S&P keeps Cyprus at BB+ rating, positive outlook, citing NPLs


By Stelios Orphanides

Standard & Poor’s has affirmed Cyprus’s BB+ sovereign credit rating and kept its outlook on positive citing the risks the economy faces from the banks’ non-performing loans whose reduction is not “discernible”.

“Cyprus’ economic recovery continues unabated, allowing for a reduction in general government debt,” the rating company said in a statement on its website on Friday. “The impaired banking system still remains an important vulnerability, however”.

While Cypriot banks, which are struggling with a €20bn mountain of bad debt, roughly two fifths of their loan portfolio, are making efforts to reduce them via loan write-offs and restructuring and outsourcing to debt servicing companies, the reduction was slow, Standard & Poor’s said. While resorting to debt-to-asset swaps also helps reduce problematic loans, they do not lead to immediate cash inflows and banks.

“With the increasing use of this method, banks now have about 4.5 per cent of their gross loans in real estate,” the rating company said. “If loans to the real estate sector are included, the exposure to the sector rises to nearly 25 per cent of gross loans.”

Standard & Poor’s, which upgraded Cyprus’s rating a year ago to a notch below investment grade, said that while it expects economic growth to slow down this year to 3.2 per cent from 3.9 per cent in 2017, and to an average of 2.8 per cent over the next three years, it could upgrade the rating in response to a reduction of its “unusually high” stock of non-performing loans allowing a convergence with credit and monetary conditions in the euro area.

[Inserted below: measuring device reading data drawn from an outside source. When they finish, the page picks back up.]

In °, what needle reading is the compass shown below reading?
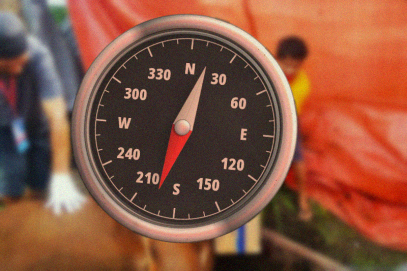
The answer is 195 °
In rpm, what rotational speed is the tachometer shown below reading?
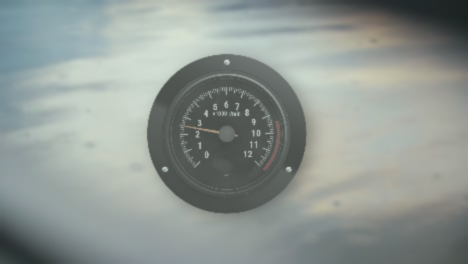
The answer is 2500 rpm
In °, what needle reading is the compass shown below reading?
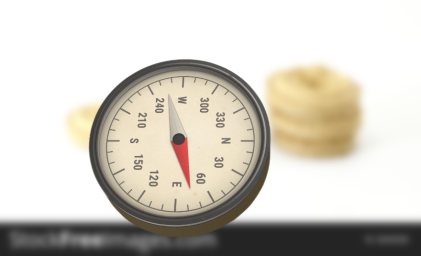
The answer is 75 °
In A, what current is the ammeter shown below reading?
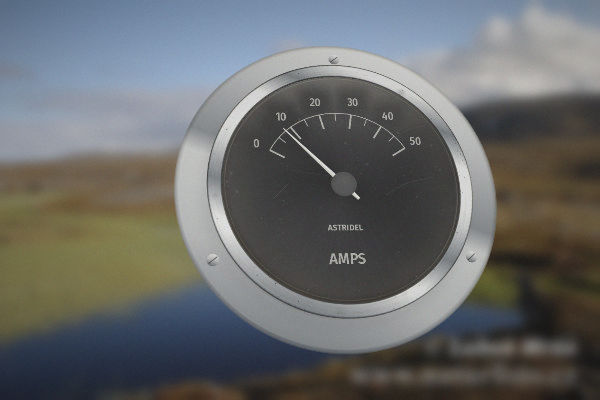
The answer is 7.5 A
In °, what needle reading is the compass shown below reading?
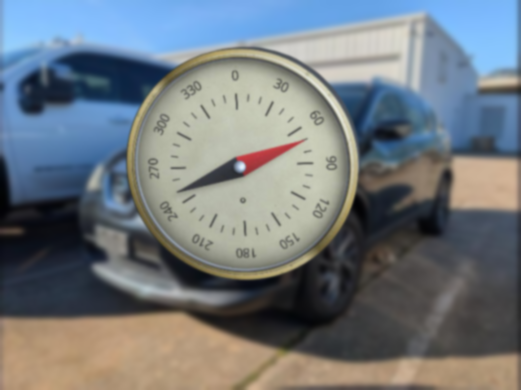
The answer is 70 °
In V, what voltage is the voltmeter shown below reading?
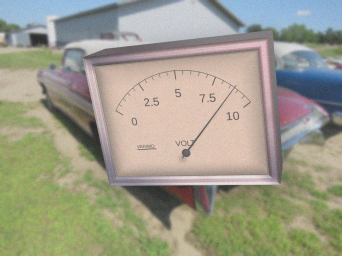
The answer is 8.75 V
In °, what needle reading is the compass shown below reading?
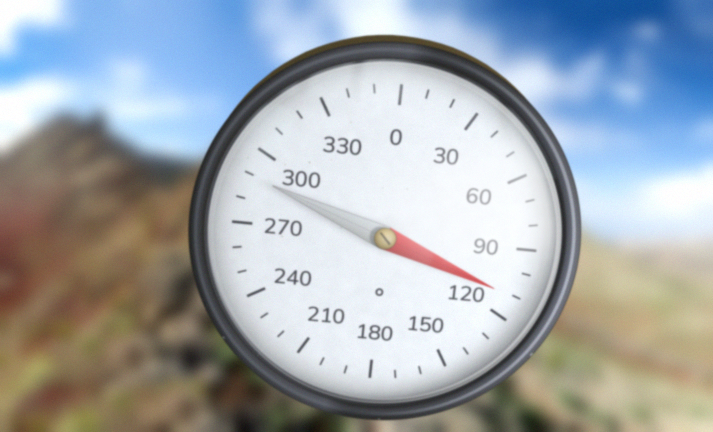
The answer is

Should “the economy’s external debt metrics improve further, particularly via a decline in its short-term debt burden,” and “the economic recovery and direction of macroeconomic policy provides impetus for further meaningful general government and private sector debt reduction,” it could also give Cyprus an investment grade rating.

“We could revise the outlook to stable if economic growth is significantly lower than we currently expect,” the rating company continued and added that it could do the same should fiscal relaxation made a reduction of the ratio of public debt to economic output doubtful over the next three years.

“We could also revise the outlook to stable if we saw risks emanating from greater economic concentration in certain sectors, for instance, construction or tourism, or if fresh concerns around financial stability emerge while the sector is still impaired,” Standard & Poor’s said.

Cyprus is rated non-investment grade by all major rating companies and is as a result ineligible to participate in the European Central Bank’s quantitative easing.